__Selected excerpt__
Personal information
- Nickname: Lulu
- Nationality: British, Austrian
- Born: 3 January 1997 (age 29)
- Occupation: Judoka

Sport
- Country: Great Britain (until 2021) Austria (since 2023)
- Sport: Judo
- Weight class: ‍–‍63 kg
- Rank: 1st dan black belt
- League: German Bundesliga Austrian Bundesliga Champions League (2019)
- Club: LZ Hohenems
- Team: TSG Backnang UJZ Mühlviertel

Achievements and titles
- Olympic Games: 5th (2024)
- World Champ.: 5th (2023)
- European Champ.: 5th (2024, 2025)
- Highest world ranking: 5

Medal record
Women's judo
Representing Austria
IJF Grand Slam
| Gold medal – first place | 2024 Baku | ‍–‍63 kg |
| Gold medal – first place | 2024 Dushanbe | ‍–‍63 kg |
| Bronze medal – third place | 2023 Abu Dhabi | ‍–‍63 kg |
| Bronze medal – third place | 2025 Baku | ‍–‍63 kg |
| Bronze medal – third place | 2025 Dushanbe | ‍–‍63 kg |
| Bronze medal – third place | 2026 Dushanbe | ‍–‍63 kg |
| Bronze medal – third place | 2026 Ulaanbaatar | ‍–‍63 kg |
IJF Grand Prix
| Bronze medal – third place | 2023 Zagreb | ‍–‍63 kg |
Representing Great Britain
IJF Grand Prix
| Bronze medal – third place | 2017 Antalya | ‍–‍63 kg |
| Bronze medal – third place | 2017 Cancún | ‍–‍63 kg |
| Bronze medal – third place | 2018 Tbilisi | ‍–‍63 kg |
| Bronze medal – third place | 2019 Marrakesh | ‍–‍63 kg |
European U23 Championships
| Gold medal – first place | 2018 Győr | ‍–‍63 kg |
World Juniors Championships
| Bronze medal – third place | 2017 Zagreb | ‍–‍63 kg |
World Cadets Championships
| Bronze medal – third place | 2013 Miami | ‍–‍63 kg |
European Cadet Championships
| Bronze medal – third place | 2014 Athens | ‍–‍63 kg |

Profile at external databases
- IJF: 72508
- JudoInside.com: 72037

= Lubjana Piovesana =

British-Austrian judoka (born 1997)

Lubjana Piovesana (born 3 January 1997) is a British and Austrian judoka. She has won two gold medals in Judo Grand Slam events and took part in the 2024 Summer Olympics.

== Judo career ==
Piovesana is the 2018 U23 European Champion. In 2019 she was the youngest judoka from Great Britain on the IJF World Tour. She is a bronze medalist from the 2019 Judo Grand Prix Marrakesh in the 63 kg category.

__Problem to solve__
Answer from the text on Lubjana Piovesana:
(a) Which club is she listed with?
(b) In which city did she win the 2018 European U23 Championships?
(c) What is her highest world ranking?

__Data supplied__
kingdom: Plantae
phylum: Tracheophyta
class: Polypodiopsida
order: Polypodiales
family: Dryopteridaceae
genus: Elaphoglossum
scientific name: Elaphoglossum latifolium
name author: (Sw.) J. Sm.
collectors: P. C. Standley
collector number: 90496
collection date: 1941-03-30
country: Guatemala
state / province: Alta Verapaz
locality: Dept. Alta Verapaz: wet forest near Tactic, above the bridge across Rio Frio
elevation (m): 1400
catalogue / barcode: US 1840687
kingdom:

__Solved problem__
(a) LZ Hohenems
(b) Győr
(c) 5